The IPPR proposes expanding access to free health care by replacing the current definition of ‘ordinary residence’ with one that includes all people living in the UK regardless of their immigration status.13 This would allow people to easily provide proof of UK residency through statements from community figures such as GPs, social workers, teachers, landlords, or neighbours. In turn this would help to ensure that no one living in England is refused care because of their immigration status. It would be a step closer to restoring the universal health coverage the NHS once offered.
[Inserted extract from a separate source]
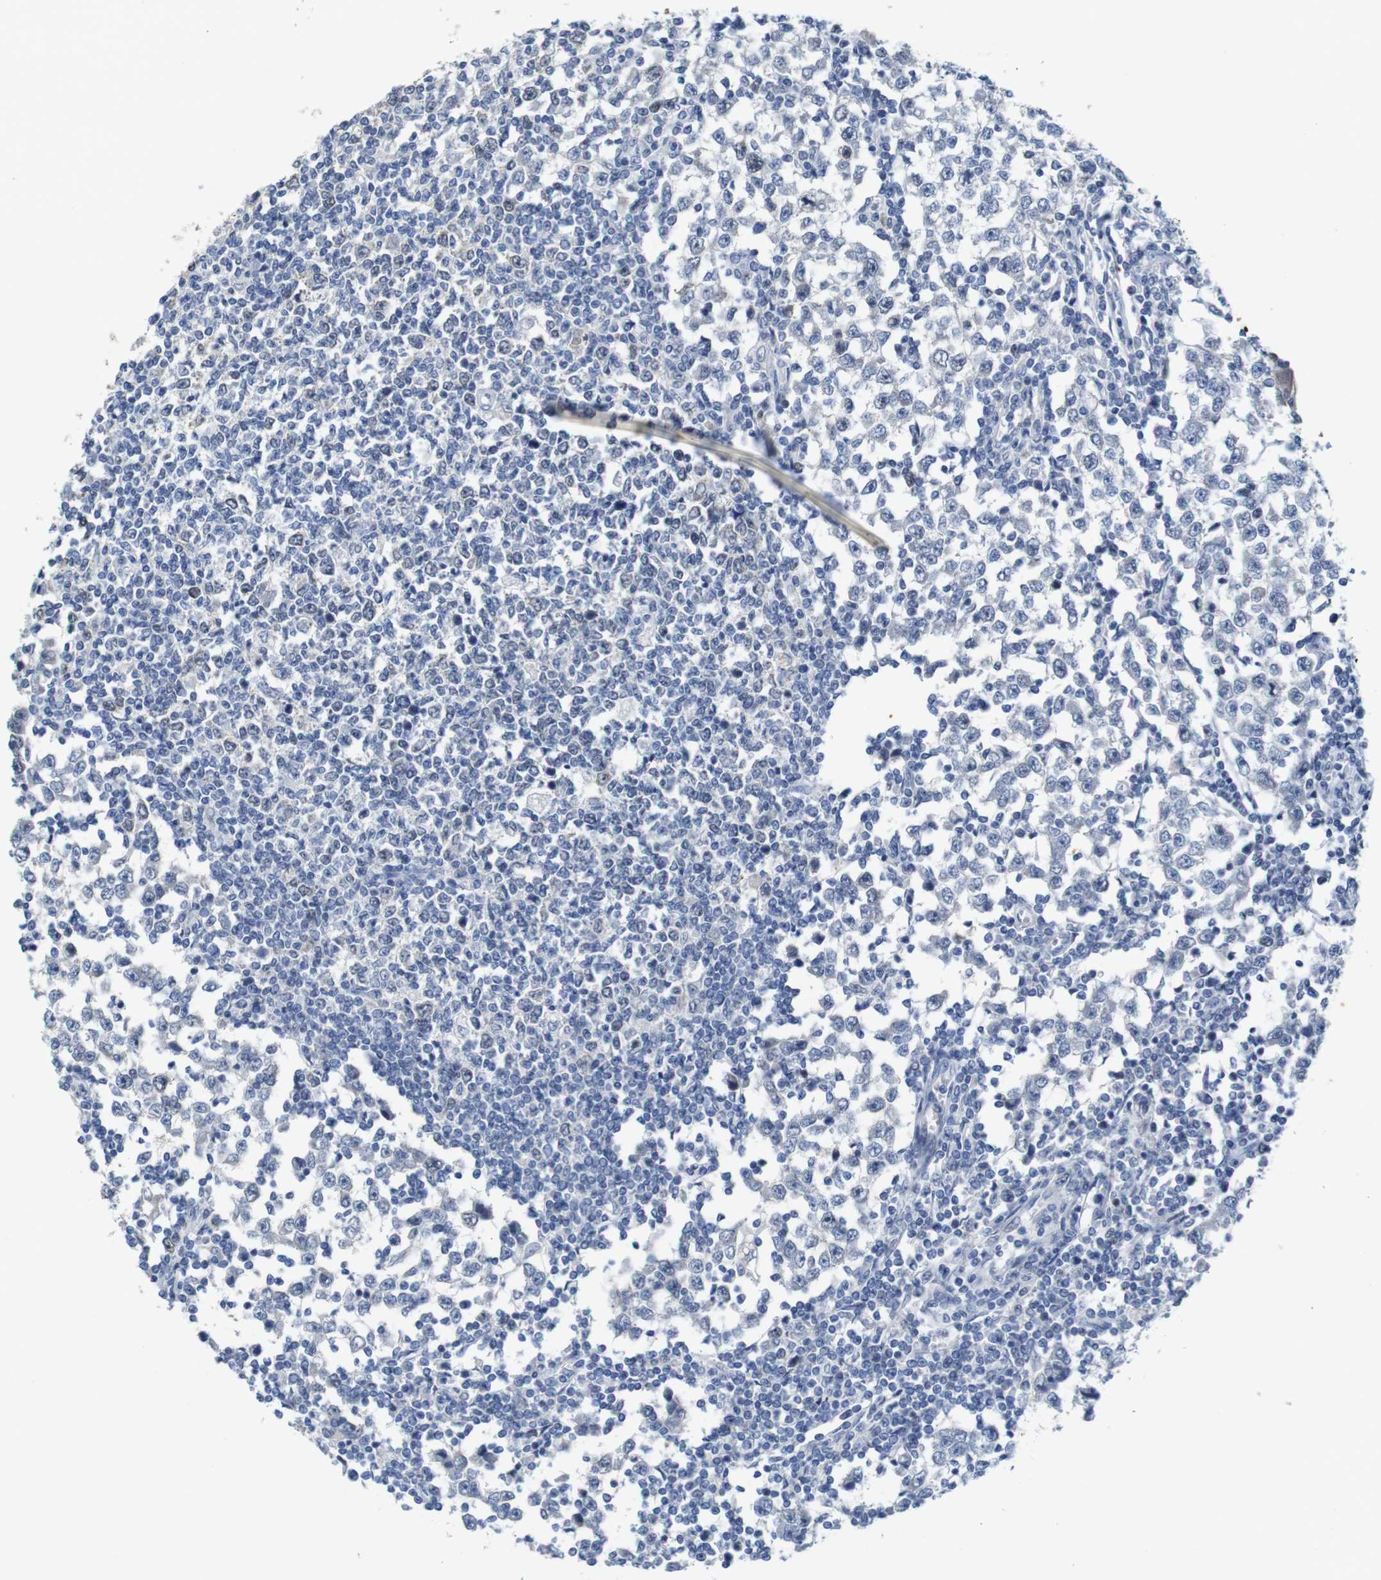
{"staining": {"intensity": "negative", "quantity": "none", "location": "none"}, "tissue": "testis cancer", "cell_type": "Tumor cells", "image_type": "cancer", "snomed": [{"axis": "morphology", "description": "Seminoma, NOS"}, {"axis": "topography", "description": "Testis"}], "caption": "The immunohistochemistry (IHC) photomicrograph has no significant expression in tumor cells of testis cancer tissue.", "gene": "CDK2", "patient": {"sex": "male", "age": 65}}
Finally, the Nationality and Borders Bill should be scrapped. Alongside the British Medical Association and Royal Colleges, DOTW calls on the UK Government to re-think its plans to reform the asylum system and prioritise the health and wellbeing of people seeking sanctuary in the UK.15

*The case study was published in The Guardian



  1. United Nations High Commissioner for Refugees. Ukraine refugee situation. 2022. (accessed 14 Apr 2022).
  2. Solomon E, Jackson B, Regan J, et al. There is no excuse for woeful UK response to Ukraine’s refugee crisis. The Guardian 2022; 8 Mar: (accessed 14 Apr 2022).
  3. Trades Union Congress. Trade unions call for ‘emergency support’ from Chancellor in response to Ukraine crisis. 2022. (accessed 14 Apr 2022).
  4. Kilner H. Hostile health care: why charging migrants will harm the most vulnerable. Br J Gen Pract 2014; DOI:
  5. Doctors of the World. Delays & destitution: an audit of Doctors of the World’s Hospital Access Project (July 2018-20). 2020. (accessed 14 Apr 2022).
  6. Besana M, Ciftci Y, Makuyana T. The UK’s immigration plans threaten the health outcomes of asylum seekers and refugees. BMJ 2022; 376: o165.
  7. United Nations High Commissioner for Refugees. The Nationality and Borders Bill. 2022. (accessed 14 Apr 2022).
  8. Nellums LB, Rustage K, Hargreaves S, et al. Access to healthcare for people seeking and refused asylum in Great Britain. 2018. (accessed 14 Apr 2022).
  9. Amnesty International UK. UK: Home Office forcing more people to live in ‘squalor and inhumane conditions’ at Napier Barracks. 2021. (accessed 14 Apr 2022).
  10. Foster K. Re: Extension of Home Office’s tenure of the Napier Barracks. 2021. (accessed 14 Apr 2022).
  11. Lessard-Phillips L, Fu L, Lindenmeyer A, Phillimore J. Barriers to wellbeing: migration and vulnerability during the pandemic. 2021. (accessed 14 Apr 2022).
  12. Hamada R, Mellino E, Gayle V, et al. Most GP surgeries refuse to register undocumented migrants despite NHS policy. 2021. (accessed 14 Apr 2022).
  13. Morris M, Nanda S. Towards true universal care: reforming the NHS charging system. 2021. (accessed 14 Apr 2022).
  14. Gulland A. Providing preventive care to migrants saves money, study finds. BMJ 2015; 351: h4806.
  15. Waters E, Chisholm J, Rae M, et al. Joint letter: concerns about the health implications of the Nationality and Borders Bill. 2021. (accessed 14 Apr 2022).